### Exercise goal
List every line in the items below that contains the string "newSketch". Case matters.

** start of Items **

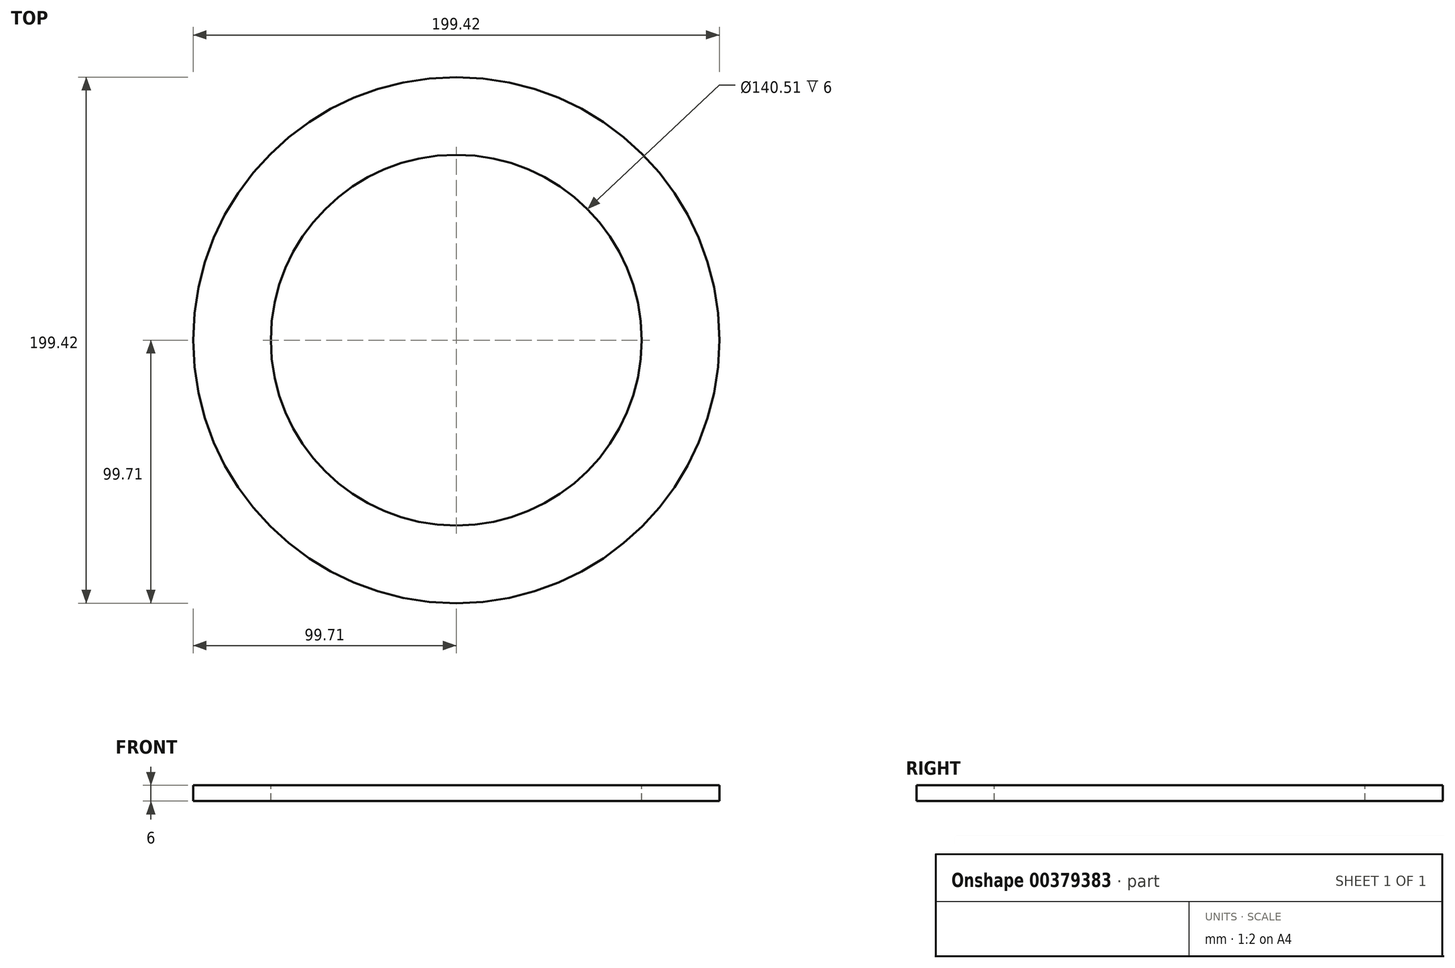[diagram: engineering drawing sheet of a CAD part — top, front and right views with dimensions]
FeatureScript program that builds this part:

** end of Items **
** start of Items **

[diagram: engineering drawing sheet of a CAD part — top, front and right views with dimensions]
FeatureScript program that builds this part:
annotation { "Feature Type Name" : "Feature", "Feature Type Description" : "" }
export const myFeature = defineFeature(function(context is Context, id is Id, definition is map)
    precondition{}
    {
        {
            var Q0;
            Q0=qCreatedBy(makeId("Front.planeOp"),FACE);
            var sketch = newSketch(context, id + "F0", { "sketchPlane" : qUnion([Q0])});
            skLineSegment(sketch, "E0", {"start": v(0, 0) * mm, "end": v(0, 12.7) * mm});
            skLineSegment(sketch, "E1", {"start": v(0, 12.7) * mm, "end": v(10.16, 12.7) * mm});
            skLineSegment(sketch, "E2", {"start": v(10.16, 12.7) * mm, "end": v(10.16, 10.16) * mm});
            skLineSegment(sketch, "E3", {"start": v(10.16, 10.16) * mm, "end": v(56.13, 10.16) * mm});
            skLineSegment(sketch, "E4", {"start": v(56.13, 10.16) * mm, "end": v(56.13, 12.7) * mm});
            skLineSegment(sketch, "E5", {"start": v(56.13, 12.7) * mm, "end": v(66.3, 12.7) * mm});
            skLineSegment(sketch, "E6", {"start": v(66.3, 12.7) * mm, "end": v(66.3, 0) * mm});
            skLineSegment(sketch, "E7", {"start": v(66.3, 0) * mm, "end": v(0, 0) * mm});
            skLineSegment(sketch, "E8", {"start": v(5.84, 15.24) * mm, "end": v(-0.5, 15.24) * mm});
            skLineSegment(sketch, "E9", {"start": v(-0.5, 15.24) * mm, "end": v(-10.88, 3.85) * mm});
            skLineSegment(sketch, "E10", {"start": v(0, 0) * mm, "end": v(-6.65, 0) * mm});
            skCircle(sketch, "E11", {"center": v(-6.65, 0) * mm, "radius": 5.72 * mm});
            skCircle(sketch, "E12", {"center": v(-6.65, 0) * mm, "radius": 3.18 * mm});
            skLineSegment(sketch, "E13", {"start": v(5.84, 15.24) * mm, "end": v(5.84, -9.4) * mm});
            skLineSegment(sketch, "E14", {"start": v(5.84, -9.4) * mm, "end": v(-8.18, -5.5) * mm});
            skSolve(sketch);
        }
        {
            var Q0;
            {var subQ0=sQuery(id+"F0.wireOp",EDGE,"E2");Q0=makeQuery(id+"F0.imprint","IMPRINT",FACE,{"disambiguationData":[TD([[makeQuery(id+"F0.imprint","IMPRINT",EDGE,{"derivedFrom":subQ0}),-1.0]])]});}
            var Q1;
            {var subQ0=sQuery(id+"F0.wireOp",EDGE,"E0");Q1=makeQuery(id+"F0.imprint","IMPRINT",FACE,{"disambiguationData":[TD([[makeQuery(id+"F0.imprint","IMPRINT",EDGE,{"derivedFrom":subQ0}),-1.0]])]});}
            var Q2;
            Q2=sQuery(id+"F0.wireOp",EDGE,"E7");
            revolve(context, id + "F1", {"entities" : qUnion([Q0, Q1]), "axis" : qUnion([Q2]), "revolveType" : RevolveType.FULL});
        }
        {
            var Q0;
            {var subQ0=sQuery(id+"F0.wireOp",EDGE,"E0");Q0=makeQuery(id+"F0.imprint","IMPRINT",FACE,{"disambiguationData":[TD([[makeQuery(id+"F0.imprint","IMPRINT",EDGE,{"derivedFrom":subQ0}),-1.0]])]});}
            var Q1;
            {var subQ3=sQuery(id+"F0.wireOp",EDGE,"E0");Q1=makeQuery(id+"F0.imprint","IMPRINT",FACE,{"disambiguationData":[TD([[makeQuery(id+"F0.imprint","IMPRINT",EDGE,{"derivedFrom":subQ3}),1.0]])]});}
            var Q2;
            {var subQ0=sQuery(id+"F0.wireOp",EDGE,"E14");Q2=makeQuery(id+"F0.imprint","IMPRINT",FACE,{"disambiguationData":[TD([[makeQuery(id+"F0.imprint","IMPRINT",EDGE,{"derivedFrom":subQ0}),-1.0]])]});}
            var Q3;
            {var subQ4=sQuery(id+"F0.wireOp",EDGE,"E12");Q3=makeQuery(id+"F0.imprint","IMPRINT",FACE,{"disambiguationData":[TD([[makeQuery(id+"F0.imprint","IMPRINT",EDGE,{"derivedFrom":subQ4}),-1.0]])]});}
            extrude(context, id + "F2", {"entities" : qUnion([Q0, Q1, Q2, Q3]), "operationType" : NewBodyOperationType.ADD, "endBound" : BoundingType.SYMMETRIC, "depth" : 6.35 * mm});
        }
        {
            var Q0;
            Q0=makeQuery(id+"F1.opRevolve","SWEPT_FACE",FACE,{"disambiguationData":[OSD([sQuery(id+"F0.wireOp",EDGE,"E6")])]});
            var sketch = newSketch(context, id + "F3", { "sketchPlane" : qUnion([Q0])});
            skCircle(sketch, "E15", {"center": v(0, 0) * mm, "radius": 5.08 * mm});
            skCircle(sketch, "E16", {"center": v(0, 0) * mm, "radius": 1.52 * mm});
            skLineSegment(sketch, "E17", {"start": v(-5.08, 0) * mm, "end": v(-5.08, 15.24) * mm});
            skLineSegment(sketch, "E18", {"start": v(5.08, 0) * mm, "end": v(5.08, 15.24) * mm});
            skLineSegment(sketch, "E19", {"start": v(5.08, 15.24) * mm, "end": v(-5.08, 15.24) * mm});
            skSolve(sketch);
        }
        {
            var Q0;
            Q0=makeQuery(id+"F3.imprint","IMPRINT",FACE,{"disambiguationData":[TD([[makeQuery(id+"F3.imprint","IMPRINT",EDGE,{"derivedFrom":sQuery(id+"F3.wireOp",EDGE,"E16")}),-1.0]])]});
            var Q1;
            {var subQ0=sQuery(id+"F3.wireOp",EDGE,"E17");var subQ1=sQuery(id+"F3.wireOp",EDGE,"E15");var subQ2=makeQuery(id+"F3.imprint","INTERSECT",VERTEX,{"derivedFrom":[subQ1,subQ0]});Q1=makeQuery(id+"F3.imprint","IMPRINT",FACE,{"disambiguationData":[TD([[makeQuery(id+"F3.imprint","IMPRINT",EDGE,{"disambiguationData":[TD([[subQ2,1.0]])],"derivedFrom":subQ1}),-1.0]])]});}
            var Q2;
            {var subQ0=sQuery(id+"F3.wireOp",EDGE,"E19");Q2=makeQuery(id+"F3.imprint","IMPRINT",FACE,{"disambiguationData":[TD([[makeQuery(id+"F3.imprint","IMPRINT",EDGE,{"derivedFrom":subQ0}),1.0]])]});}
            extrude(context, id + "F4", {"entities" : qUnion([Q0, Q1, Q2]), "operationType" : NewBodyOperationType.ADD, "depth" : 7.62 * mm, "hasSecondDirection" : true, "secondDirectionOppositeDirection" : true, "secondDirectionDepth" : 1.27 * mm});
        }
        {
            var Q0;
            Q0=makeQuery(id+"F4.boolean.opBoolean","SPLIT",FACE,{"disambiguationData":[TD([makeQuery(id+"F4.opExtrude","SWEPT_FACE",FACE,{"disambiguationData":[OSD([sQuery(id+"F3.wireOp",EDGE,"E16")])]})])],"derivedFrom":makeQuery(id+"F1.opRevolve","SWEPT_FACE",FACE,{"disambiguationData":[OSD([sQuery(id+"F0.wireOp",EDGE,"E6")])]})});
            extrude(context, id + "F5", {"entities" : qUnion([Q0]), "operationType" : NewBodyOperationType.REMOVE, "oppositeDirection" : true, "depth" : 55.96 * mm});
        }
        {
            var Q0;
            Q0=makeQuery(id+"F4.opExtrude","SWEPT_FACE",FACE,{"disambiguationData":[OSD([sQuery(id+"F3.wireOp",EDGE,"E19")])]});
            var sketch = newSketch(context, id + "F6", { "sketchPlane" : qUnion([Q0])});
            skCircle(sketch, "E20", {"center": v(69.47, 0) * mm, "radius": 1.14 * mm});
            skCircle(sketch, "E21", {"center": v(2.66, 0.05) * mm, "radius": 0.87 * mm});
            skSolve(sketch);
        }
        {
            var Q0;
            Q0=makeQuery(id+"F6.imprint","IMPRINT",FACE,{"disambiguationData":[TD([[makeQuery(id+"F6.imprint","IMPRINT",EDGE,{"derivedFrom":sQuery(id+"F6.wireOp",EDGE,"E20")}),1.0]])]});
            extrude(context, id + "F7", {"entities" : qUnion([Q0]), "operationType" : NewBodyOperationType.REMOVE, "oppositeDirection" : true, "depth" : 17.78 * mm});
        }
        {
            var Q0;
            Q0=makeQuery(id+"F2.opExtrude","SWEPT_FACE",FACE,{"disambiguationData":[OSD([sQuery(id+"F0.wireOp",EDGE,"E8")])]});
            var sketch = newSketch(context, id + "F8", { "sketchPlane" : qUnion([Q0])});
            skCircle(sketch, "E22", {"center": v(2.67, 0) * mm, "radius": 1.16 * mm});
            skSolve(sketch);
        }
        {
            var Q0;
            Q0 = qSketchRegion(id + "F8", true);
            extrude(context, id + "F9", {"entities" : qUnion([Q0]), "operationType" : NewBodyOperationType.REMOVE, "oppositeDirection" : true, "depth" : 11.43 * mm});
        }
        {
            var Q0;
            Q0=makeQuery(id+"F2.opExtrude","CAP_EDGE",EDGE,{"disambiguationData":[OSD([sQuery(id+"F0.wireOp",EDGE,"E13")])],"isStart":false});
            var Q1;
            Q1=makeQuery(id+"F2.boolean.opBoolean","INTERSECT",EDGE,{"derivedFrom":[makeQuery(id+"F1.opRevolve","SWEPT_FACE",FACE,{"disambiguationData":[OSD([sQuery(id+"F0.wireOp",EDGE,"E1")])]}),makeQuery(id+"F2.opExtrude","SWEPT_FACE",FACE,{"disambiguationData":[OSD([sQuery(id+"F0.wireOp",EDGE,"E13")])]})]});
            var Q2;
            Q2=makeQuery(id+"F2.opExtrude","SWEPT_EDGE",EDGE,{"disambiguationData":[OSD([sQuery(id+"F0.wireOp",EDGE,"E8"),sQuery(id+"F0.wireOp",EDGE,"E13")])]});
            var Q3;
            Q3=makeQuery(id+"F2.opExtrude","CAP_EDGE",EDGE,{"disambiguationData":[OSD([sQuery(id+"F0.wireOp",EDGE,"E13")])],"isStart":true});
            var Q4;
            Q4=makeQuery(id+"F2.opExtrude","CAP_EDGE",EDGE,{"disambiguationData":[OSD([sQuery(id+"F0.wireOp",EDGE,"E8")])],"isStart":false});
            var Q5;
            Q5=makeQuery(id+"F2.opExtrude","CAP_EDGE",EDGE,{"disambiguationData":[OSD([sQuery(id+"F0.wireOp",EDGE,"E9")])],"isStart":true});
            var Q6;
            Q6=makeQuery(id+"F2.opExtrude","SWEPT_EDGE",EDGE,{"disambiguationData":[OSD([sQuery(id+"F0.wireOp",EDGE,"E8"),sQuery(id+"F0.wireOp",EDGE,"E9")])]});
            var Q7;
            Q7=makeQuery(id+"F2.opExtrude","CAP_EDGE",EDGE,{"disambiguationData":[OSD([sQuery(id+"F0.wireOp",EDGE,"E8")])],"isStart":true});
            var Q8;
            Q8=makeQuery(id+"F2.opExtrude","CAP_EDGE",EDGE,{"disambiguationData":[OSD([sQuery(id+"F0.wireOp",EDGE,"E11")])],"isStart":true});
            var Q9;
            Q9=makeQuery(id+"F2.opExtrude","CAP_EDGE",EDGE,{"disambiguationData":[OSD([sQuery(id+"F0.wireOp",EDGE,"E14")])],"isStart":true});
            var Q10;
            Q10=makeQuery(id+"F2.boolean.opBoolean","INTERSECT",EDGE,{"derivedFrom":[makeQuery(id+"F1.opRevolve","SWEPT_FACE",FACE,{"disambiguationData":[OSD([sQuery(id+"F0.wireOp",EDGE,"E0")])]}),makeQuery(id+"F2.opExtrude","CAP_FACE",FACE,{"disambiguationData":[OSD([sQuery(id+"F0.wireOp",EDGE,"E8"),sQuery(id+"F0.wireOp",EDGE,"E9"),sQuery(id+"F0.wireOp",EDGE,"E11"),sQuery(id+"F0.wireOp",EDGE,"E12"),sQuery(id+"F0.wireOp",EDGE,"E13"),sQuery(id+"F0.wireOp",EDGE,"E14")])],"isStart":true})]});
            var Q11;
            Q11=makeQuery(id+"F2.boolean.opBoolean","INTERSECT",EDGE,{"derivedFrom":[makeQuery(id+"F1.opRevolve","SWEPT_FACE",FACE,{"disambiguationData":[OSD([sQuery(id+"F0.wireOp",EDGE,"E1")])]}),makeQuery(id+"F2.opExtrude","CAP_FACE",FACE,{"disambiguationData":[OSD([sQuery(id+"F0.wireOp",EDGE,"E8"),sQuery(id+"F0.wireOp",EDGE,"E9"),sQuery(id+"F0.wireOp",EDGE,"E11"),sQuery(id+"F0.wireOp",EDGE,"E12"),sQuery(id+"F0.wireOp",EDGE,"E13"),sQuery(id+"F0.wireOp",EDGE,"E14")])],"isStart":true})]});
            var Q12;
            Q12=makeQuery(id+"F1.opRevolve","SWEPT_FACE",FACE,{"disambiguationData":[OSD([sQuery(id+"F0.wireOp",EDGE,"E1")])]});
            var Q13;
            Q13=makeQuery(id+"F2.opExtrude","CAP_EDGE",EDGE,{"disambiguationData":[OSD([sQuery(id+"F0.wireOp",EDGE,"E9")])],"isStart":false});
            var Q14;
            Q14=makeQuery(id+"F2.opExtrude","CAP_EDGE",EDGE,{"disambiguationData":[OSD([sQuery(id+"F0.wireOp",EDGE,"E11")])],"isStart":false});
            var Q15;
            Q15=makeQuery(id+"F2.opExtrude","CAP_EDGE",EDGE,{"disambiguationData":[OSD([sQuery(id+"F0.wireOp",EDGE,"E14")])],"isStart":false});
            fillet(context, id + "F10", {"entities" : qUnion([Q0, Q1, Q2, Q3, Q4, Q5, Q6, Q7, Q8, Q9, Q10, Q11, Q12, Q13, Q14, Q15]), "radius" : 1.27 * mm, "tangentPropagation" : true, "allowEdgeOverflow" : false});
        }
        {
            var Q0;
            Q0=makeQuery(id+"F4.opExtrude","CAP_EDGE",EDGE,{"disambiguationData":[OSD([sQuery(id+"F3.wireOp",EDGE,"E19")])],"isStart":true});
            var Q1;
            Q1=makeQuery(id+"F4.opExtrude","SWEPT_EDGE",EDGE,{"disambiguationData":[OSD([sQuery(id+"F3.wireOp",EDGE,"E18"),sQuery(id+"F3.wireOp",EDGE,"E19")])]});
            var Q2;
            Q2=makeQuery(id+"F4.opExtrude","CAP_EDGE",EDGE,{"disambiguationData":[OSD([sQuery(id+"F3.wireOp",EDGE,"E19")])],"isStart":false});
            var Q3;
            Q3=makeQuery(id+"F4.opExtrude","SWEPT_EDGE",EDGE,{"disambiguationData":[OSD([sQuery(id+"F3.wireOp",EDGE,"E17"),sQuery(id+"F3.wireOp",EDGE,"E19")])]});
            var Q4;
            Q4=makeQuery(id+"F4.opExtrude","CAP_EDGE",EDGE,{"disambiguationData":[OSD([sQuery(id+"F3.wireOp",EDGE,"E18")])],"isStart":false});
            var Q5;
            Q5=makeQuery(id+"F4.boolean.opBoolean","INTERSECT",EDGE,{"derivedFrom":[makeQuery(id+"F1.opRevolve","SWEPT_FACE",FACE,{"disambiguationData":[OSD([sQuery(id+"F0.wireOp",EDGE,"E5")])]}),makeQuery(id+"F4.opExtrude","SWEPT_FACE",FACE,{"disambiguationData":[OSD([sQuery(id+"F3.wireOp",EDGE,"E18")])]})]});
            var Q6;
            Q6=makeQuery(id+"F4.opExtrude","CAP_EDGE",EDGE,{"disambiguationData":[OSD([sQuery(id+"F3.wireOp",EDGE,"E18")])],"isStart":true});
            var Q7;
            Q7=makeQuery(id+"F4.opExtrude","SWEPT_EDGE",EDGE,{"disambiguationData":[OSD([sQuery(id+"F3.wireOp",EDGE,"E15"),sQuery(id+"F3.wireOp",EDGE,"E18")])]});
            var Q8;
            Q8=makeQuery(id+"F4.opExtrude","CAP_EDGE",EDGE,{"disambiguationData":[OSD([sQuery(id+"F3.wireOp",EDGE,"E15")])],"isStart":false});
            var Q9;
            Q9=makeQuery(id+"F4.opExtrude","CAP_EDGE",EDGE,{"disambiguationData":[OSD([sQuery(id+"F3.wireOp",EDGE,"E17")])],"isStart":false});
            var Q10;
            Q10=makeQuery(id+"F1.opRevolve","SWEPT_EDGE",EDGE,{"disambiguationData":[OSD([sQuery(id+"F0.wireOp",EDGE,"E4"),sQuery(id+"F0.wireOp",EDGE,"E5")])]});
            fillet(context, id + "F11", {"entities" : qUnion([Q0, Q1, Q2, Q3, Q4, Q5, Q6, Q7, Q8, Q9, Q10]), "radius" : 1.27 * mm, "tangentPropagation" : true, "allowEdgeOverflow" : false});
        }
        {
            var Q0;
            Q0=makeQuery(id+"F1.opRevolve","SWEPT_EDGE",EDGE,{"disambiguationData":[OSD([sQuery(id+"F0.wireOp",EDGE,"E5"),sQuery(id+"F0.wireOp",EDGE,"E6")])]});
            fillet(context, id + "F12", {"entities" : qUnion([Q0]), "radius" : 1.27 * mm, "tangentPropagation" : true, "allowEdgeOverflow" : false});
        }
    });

** end of Items **

### Result
            var sketch = newSketch(context, id + "F0", { "sketchPlane" : qUnion([Q0])});
            var sketch = newSketch(context, id + "F3", { "sketchPlane" : qUnion([Q0])});
            var sketch = newSketch(context, id + "F6", { "sketchPlane" : qUnion([Q0])});
            var sketch = newSketch(context, id + "F8", { "sketchPlane" : qUnion([Q0])});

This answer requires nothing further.